### ASSIGNMENT:
Can you copy the rows from the start through the line containing "Answer: 110 kPa", replacing "currently shows" with "reads" and leaving everything else unchanged?

### LISTED RECORDS:
**********

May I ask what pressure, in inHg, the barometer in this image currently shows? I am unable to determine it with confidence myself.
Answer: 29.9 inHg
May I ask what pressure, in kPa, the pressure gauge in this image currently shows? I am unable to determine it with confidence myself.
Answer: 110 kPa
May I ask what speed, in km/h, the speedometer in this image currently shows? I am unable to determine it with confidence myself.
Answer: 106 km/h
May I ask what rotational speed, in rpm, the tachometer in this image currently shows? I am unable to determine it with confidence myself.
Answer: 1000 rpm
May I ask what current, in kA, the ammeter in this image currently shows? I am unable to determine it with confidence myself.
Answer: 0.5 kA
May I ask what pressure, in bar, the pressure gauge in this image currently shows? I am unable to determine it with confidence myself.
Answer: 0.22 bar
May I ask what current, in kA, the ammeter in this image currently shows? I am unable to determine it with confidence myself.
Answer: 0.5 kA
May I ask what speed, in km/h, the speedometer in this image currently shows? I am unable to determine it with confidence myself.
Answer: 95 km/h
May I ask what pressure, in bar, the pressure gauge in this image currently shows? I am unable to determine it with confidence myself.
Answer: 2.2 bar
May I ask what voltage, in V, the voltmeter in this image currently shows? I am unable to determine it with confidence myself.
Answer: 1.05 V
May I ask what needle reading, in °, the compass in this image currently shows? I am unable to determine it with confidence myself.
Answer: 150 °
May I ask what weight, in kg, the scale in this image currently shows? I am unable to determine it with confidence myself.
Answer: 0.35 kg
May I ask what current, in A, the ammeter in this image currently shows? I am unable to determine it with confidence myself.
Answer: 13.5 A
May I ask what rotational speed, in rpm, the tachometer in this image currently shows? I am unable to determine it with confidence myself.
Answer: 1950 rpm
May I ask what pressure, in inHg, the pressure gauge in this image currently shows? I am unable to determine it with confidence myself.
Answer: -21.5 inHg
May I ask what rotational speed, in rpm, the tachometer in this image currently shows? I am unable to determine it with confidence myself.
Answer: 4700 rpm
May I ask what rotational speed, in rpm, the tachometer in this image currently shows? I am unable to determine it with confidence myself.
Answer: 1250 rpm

**********

### RESULT OF THIS EXERCISE:
May I ask what pressure, in inHg, the barometer in this image reads? I am unable to determine it with confidence myself.
Answer: 29.9 inHg
May I ask what pressure, in kPa, the pressure gauge in this image reads? I am unable to determine it with confidence myself.
Answer: 110 kPa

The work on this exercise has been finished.